A project I'm working on requires detection of duplicate files. Under normal circumstances I would simply compare the file bytes in blocks or hash value of the entire file contents. However, the system does not have access to the entire file - only the first 50KB or so. It also knows the total file size of the original file.

I was thinking of implementing the following: each time a file is added, I would look for possible duplicates using both the total file size and a hash calculation of (file-size)+(first-20KB-of-file). The hash algorithm itself is not the issue at this stage, but will likely be MurmurHash2.

Another option is to also store, say, bytes 9000 through 9020 and use that as a third condition when looking up a duplicate copy or alternatively to compare byte-to-byte when the aforementioned lookup method returns possible duplicates in a last attempt to discard false positives.

How naive is my proposed implementation? Is there a reliable way to predict the amount of false positives? What other considerations should I be aware of?

Edit: I forgot to mention that the files are generally going to be compressed archives (ZIP,RAR) and on occasion JPG images.


Why don't use a hash of the first 50 KB, and then store the size on the side? That would give you the most security with what you have to work with (with that said, there could be totally different content in the files after the first 50 KB without you knowing, so it's not a really secure system).

It depends on the file types, but in most cases false positives will be pretty rare.

You probably won't have any in Office and graphical files. And executables are supposed have a checksum in the header.

I'd say that the most likely false positive you may encounter is in source code files. They change often and it may happen that a programmer replaces a few symbols something after the first 20K.

Other than that I'd say they are pretty unlikely.

Thanks for your input. I edited the post to mention that the files are most likely to be compressed archives and occasionally images.
You can use file size, hashes and partial-contents to quickly detect when two files are different, but you can only determine if they are exactly the same by comparing their contents in full.

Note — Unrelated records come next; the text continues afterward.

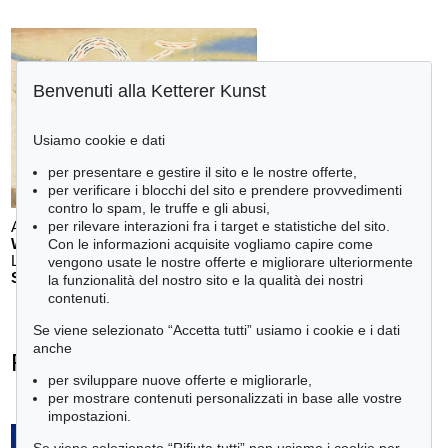
Benvenuti alla Ketterer Kunst
Usiamo cookie e dati
per presentare e gestire il sito e le nostre offerte,
per verificare i blocchi del sito e prendere provvedimenti
contro lo spam, le truffe e gli abusi,
per rilevare interazioni fra i target e statistiche del sito.
Auction 611 - Lot 123000200
WILLI BAUMEISTER
Con le informazioni acquisite vogliamo capire come
Landschaft mit rotem Bogen (Sommerfest)
, 1948
vengono usate le nostre offerte e migliorare ulteriormente
Stima:
€ 70,000
la funzionalità del nostro sito e la qualità dei nostri
contenuti.
Se viene selezionato “Accetta tutti” usiamo i cookie e i dati
anche
Rupprecht Geiger - Ogetti venduti
per sviluppare nuove offerte e migliorarle,
+
tute le offerte
per mostrare contenuti personalizzati in base alle vostre
impostazioni.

It's up to you to decide whether the failure rate of your partial-file-check will be low enough to be acceptable in your specific circumstances. Bearing in mind that even an "exceedingly unlikely" event will happen frequently if you have enough volume. But if you know the type of data that the files will contain, you can judge the chances of two near-identical files (idenitcal in the first 50kB) cropping up.

I would think that if a partial-file-match is acceptable to you, then a hash of those partial file contents is probably going to be pretty acceptable too.

If you have access to 50kB then I'd use all 50kB rather than only the first 20kB in my hash.

Picking an arbitrary 20 bytes probably won't help much (your file contents will either be very different in which case hash+size clashes will be unlikely, or they will be very similar in which case the chances of a randomly chosen 20 bytes being different will be quite low)

In your circumstances I would check the size, then a hash of the available daa (50kB), then if this suggests a file match, a brute-force comparison of the available data just to minimise the risks, if you don't expect to be adding so many duplicates that this would bog the system down.

I find it difficult. It's likely that you would catch most duplicates with this method, but the possibility of false positives is huge. What about two versions of a 5MB XML document whose last chapter is modified?

Luckily text files will be rare. Most likely the files will be compressed archives and JPGs.